Terry Pratchett
Les petits dieux
Prenons l’aigle et la tortue.
La tortue dite terrestre – puisqu’il en existe une espèce marine – vit sur terre, comme son nom l’indique. Impossible de vivre plus près de la terre sans passer dessous. Son horizon ne s’étend guère au-delà de quelques pas. Sa vitesse de pointe excède tout juste celle nécessaire pour prendre une laitue en chasse. Pendant que le reste de l’évolution la dépassait, elle a survécu en n’étant dans l’ensemble dangereuse pour personne et consommable qu’au prix de mille peines.

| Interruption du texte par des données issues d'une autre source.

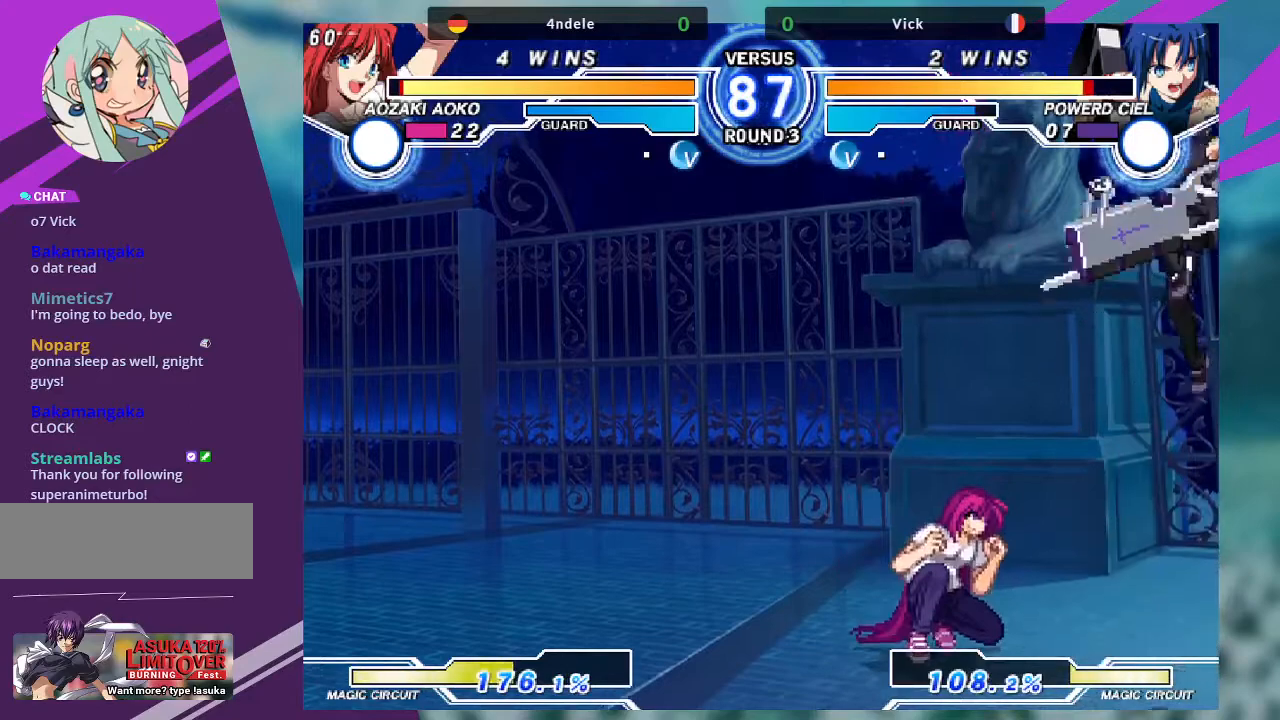
{"buttons": [], "left_stick": "center", "events": [[100, "left_stick", "center"], [166, "TRIANGLE", "down"], [333, "TRIANGLE", "up"], [400, "left_stick", "left"], [467, "left_stick", "center"]]}
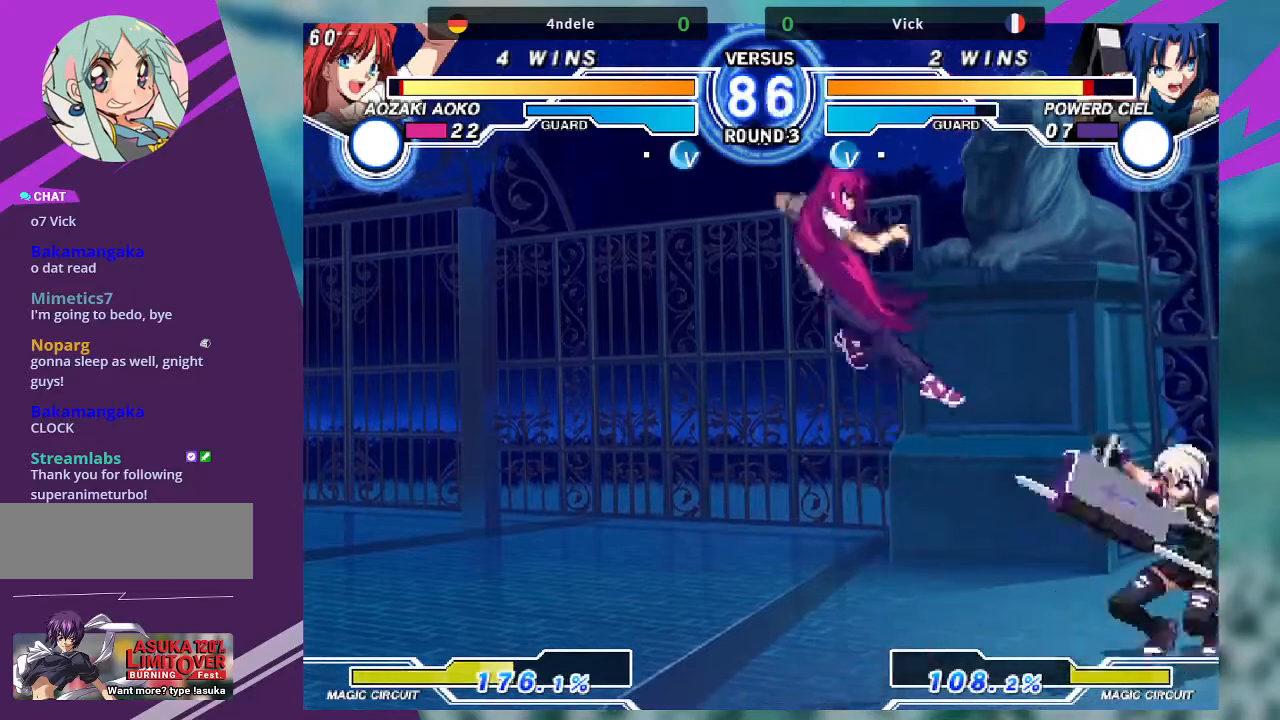
{"buttons": ["SQUARE"], "left_stick": "down-right", "events": [[33, "left_stick", "left"], [500, "SQUARE", "down"], [500, "left_stick", "down-right"]]}
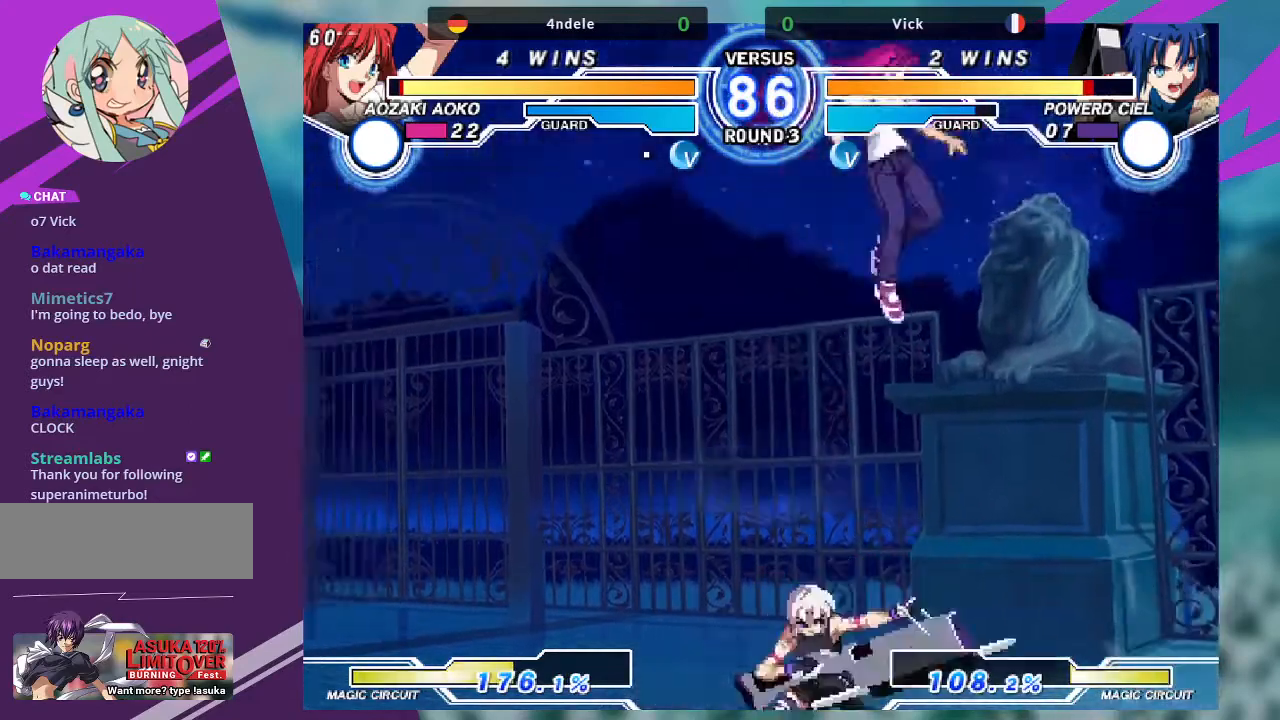
{"buttons": [], "left_stick": "down-left", "events": [[134, "SQUARE", "up"], [201, "left_stick", "left"], [334, "left_stick", "down-left"], [401, "R1", "down"], [501, "R1", "up"]]}
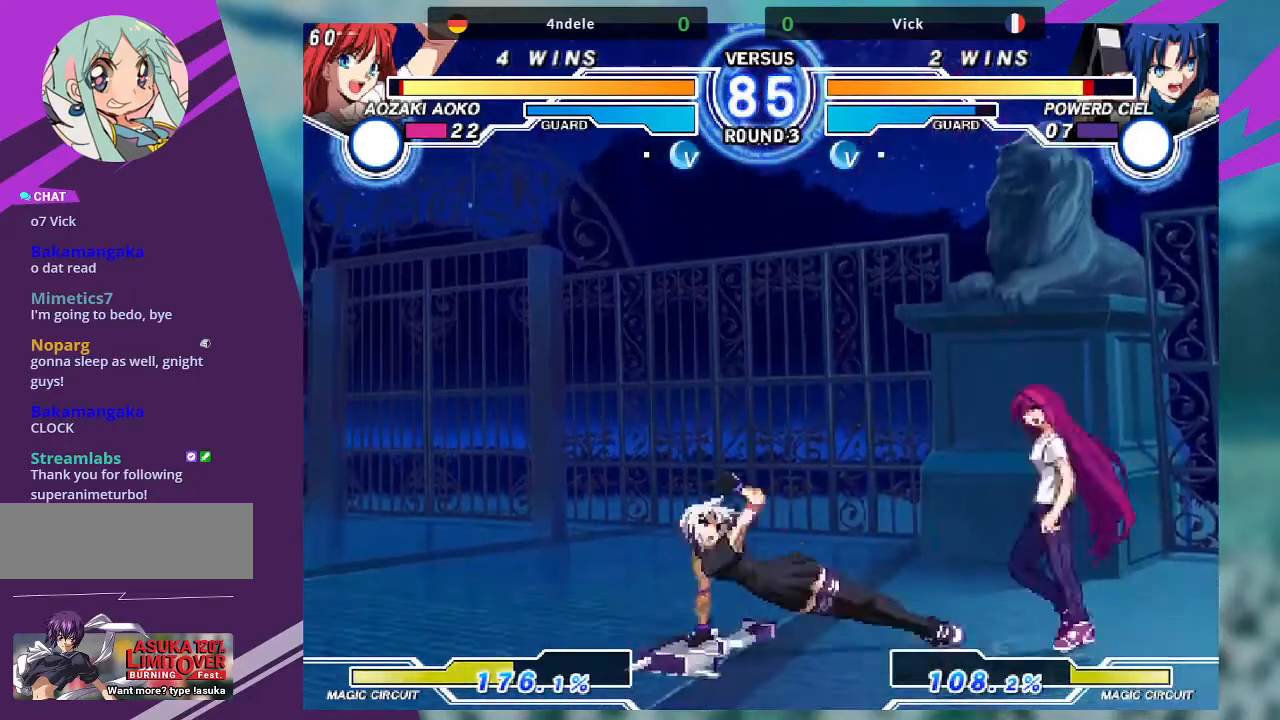
{"buttons": [], "left_stick": "down-left", "events": [[67, "left_stick", "down-right"], [100, "SQUARE", "down"], [200, "left_stick", "center"], [367, "SQUARE", "up"], [501, "left_stick", "down-left"]]}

L’aigle, maintenant. Un animal aérien, un animal des cimes, dont l’horizon s’étend jusqu’au bord du monde. Une vue assez perçante pour repérer à un kilomètre le frémissement d’une petite bête couinante. La puissance et la maîtrise incarnées. La mort instantanée sur ailes. Assez de serres et de griffes pour faire son repas de tout ce qui est plus petit et prendre au moins un morceau sur le pouce de tout ce qui est plus gros.
Pourtant l’aigle reste de faction des heures durant sur son pic à surveiller les royaumes du monde jusqu’à ce qu’il surprenne un mouvement au loin. Il accommode alors, fait un point de plus en plus précis sur la petite carapace qui bringuebale là-bas parmi les broussailles du désert. Et s’élance…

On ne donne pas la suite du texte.